Abstract 2947: A Novel [F-18] labeled PET Tracer for the Characterization of Coronary Artery Disease: Preliminary Evaluation in a Coronary Occlusion Rat Model
Background: PET flow tracers such as [N-13]-ammonia, [O-15]-water and [Rb-82] have been used for myocardial perfusion PET imaging, but require onsite tracer production due to their short radioactive half-lives. We examined the feasibility of a new [F-18]-labeled pyridazinone analogue ([F-18]-BMS-747158 – 02) to characterize tracer kinetics in normal, and ischemic and reperfused myocardium.
Methods and results: Myocardial [F-18]-BMS-747158 – 02 distribution in normal rats (n=7) and rats with left coronary occlusion model (n=22) were analyzed with a dedicated small animal PET scanner over a period of 120min (or 60min) after tracer injection. Normal rat myocardium demonstrated intense and homogeneous [F-18]-BMS-747158 – 02 uptake throughout the left ventricle. At 15min, 45min and 115min after tracer injection, heart-to-lung uptake ratios were 14.6 ± 3.1, 12.7 ± 3.5 and 8. ± 72.5 and heart-to-liver uptake ratios were 2.1 ± 0.8, 2.4 ± 0.5 and 2.8 ± 0.4. In the coronary occlusion model rats, [F-18]-BMS-747158 – 02 was injected 1 min after coronary occlusion, and PET images demonstrated uptake defects in all hearts at 15 min post injection. The defect size remained stable in a permanent coronary occlusion model (n=5) (37. ± 68.8, 37.4 ± 10.2 and 36.2 ± 9.8 LV% at 15min, 45min and 115min after tracer injection, respectively). In the reperfused heart (3min LCA occlusion) a time dependent decrease of defect size after reperfusion (16.2 ± 9.3, 6.0 ± 6.5 and 1.4 ± 1.3 LV% at 15min, 45min and 115min post injection, respectively) due to delayed uptale in ischemic area was observed. Tracer re-injection promoted the redistribution at ischemic area of reperfused heart.

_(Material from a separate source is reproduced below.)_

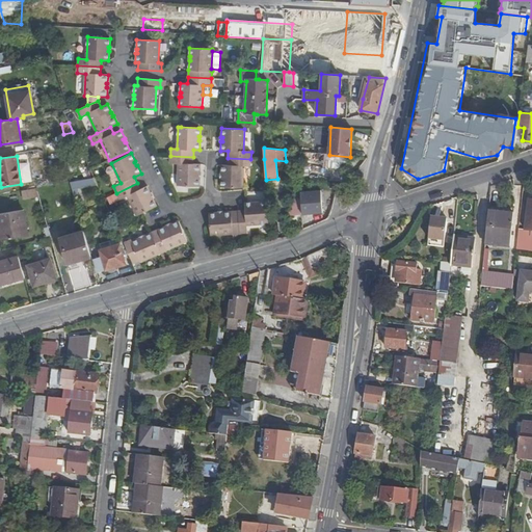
[(193,157),(170,156),(169,163),(178,163),(177,186),(200,187),(200,178),(198,178),(198,174),(201,174),(201,164),(193,163),(193,157)]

Conclusion: [F-18]-BMS-747158 – 02 demonstrated excellent image quality for cardiac imaging over 120min. Coronary occlusion yielded uptake defects in the myocardium, and reperfusion resulted in redistribution of the tracer into the defect area. The new [F-18]-labeled compound demonstrated promising properties as a new class of PET tracer to assess coronary perfusion as well as viability after one tracer application during a stress procedure.